An excerpt from an article on exclamation marks: ‘…But I do quite like the Spanish idea of using an upside down exclamation mark at the beginning of a sentence and ending with a right-side-up one – although does it defuse the surprise value of a final ! or enhance it? Florence Hazrat’s book (An Admirable Point) is scholarly enough to tell us who invented it and when (the Spanish Academy, in 1754), but also that the following words were Bart Simpson’s very first – and he used them, extremely appropriately, when he saw his parents having sex: ¡Ay caramba!

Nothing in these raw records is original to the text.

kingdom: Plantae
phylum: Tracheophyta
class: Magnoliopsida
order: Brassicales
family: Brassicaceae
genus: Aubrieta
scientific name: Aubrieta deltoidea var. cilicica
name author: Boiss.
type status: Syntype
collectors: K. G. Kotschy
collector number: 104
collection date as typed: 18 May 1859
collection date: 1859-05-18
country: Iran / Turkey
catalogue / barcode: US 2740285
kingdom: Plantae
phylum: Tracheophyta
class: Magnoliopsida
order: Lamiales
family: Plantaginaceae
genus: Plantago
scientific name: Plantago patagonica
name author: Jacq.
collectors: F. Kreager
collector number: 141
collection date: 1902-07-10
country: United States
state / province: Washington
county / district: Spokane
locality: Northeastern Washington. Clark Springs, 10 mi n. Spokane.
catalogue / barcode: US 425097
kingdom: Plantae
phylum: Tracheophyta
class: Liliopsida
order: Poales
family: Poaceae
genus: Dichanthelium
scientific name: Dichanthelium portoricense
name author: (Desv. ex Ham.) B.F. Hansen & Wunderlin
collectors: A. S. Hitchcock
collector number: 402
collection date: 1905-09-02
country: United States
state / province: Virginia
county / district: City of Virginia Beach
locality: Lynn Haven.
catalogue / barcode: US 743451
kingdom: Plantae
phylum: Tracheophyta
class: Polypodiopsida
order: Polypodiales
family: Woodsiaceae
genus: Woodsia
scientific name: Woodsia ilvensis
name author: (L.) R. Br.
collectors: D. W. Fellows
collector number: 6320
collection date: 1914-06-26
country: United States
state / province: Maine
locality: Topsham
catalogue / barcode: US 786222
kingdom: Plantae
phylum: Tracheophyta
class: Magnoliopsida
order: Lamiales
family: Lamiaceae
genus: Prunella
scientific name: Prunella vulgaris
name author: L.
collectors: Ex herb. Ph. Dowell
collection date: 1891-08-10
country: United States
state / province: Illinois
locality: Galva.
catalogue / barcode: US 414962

Spanish Christian pop music? We has it. Hakuna perform Noche on YouTube here.

See Spain:

Morocco isn’t so far away and it’s a fascinating country to visit. Civilized and modern, but in a different way to us. The Olive Press tells the story of a visit to Tangiers with the complications of public transport to contend with. Tangiers, says writer Walter Finch here, ‘is a magical place of friendly characters and wondrous sights’.

Letters:

In Europe, we love our national health service. Indeed, the cynical Brexiteers even won their rebellion on the back of a message painted on a red bus’. From BoT 472 editorial.

I saw you wrote this recently.

Just to remind you this matter was taken to court which ruled that the remark was true and fair comment.

But, of course, remoaners will continue on about it in the hope that one day it'll come true!!!

Happy New Year, John

Finally:

A possible Eurovision candidate? A novel Benidorm Fest 23 contender. Mi Familia with Fusa Nocta here on YouTube.